Auf dem Weg zur Bar sortierte er die Bons für den Kaffee aus. Nachdem er die Treppe wieder hinaufgegangen war, stellte er die Flasche Cognac auf das Sideboard und ging in die Küche. Er wollte nachsehen, wie weit die Ente war.

Alberts Gehilfe goß gerade Soße über eine reich garnierte, gefüllte Ente. Artie wartete, nahm die Platte, wich Marc geschickt aus und ging ins Speisezimmer hinüber.

So lief es den ganzen Abend. Artie hing weiter seinen düsteren Gedanken nach. Mittlerweile hatte er sich unter Kontrolle. Es gab ein Projekt, und in das steckte er alles. Vierundzwanzig Stunden täglich. Sein ganzes Leben hatte er in ihr gemeinsames Konzept investiert. Hatte zuviel geopfert ... seine Ambitionen als Regisseur, seine Gedichte, um jetzt alles auffliegen zu lassen. Mehr als bisher konnte er nicht tun. Er hatte keine Heimlichkeiten.

Steve verbarg etwas vor ihm. Artie fühlte sich hintergangen.

Gegen ein Uhr, und noch immer auf den Beinen, schwirrte sein Kopf vor Zigarrenqualm, Gelächter und Essensdüften.

Die späten Gäste hielten ihn auf Trab. Er servierte Kaffee um Kaffee, einen Cognac oder Likör nach dem anderen. Dann machte Albert ihm ein Zeichen in Richtung Kellertreppe. Artie folgte ihm in die Bar hinunter.

Der Küchenchef hatte die Schürze abgenommen und trug nur noch sein schäbiges graues Jackett über der Hose. Albert hatte die Liste mit den Lebensmittelbestellungen in der Hand. Jede Nacht sprachen sie die Bestellungen auf die Anrufbeantworter der Lieferanten. Artie übertrug diese Liste ins Englische: Geflügel und Fleisch; Fisch, Milchprodukte, Wurstwaren, Brot und Gebäck, Früchte und Gemüse.

»Relis-le-moi en français«, forderte Albert, als Artie fertig war.

Artie las ihm alles noch einmal vor.

»C’est ça. In Ordnung.« Albert goß sich einen Cognac an der Bar ein, während Artie telefonierte. Wie immer redete Albert dazwischen.

»Sag ihm, daß seine Broccoli beschissen waren.«

»In Ordnung«, seufzte Artie.

»Wenn das für ihn Broccoli waren, dann kann er mir gleich Kohl schicken.«

Artie sprach die Sache mit dem Broccoli auf Band. Albert ging, ohne sich zu verabschieden.

Das Taxi für die Angestellten kam um halb zwei Uhr morgens. Der Fahrer wartete, bis sich das Lokal geleert hatte, und sie aufgeräumt hatten.

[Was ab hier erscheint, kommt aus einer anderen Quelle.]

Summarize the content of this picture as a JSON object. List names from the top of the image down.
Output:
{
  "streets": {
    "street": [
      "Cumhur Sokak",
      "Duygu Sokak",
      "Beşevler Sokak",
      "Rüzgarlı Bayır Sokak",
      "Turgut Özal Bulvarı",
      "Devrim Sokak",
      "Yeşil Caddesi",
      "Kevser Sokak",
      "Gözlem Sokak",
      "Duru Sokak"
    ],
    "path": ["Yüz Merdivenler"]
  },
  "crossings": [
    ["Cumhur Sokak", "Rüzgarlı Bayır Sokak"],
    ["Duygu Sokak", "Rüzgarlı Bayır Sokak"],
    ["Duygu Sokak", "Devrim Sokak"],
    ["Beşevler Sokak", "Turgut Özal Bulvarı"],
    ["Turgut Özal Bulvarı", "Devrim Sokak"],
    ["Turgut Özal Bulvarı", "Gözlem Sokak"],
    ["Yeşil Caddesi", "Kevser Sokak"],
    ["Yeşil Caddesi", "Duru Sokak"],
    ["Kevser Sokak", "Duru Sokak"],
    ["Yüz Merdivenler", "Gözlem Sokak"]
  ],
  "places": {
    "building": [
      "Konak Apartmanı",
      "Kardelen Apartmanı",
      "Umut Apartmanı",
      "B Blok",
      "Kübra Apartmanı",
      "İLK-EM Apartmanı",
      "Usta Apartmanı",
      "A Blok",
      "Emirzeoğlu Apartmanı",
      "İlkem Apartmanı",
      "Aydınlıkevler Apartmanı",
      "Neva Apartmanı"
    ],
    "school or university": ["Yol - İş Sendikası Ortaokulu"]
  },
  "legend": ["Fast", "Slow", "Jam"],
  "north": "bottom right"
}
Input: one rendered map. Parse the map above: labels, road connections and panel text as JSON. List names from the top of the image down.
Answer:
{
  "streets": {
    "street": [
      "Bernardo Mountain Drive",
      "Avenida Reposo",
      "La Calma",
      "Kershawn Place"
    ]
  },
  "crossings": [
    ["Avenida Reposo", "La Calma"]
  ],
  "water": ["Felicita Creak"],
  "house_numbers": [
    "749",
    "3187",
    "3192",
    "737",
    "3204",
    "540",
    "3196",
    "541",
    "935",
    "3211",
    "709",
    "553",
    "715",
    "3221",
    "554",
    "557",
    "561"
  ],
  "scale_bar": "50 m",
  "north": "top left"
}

Das alles stand Artie mit dem nagenden Gefühl durch, hintergangen zu werden.

In Ordnung, dachte er. Er wollte nicht alles kaputtmachen, nur weil irgendwo etwas faul war. Er würde weitermachen, mit oder ohne Hilfe des verrückten Arabers; mit oder ohne Steve. Wie alles andere mußte auch Steve nur Mittel zum Zweck sein.

»Okay, merci les gars, bonne nuit«, sagte Georges.

»Bonne nuit«, antworteten sie.

»A demain.«

»A demain.«

Morgen war Freitag, ein Arbeitstag. Artie arbeitete auch samstags im Restaurant. Nur der Sonntag gehörte ihm allein.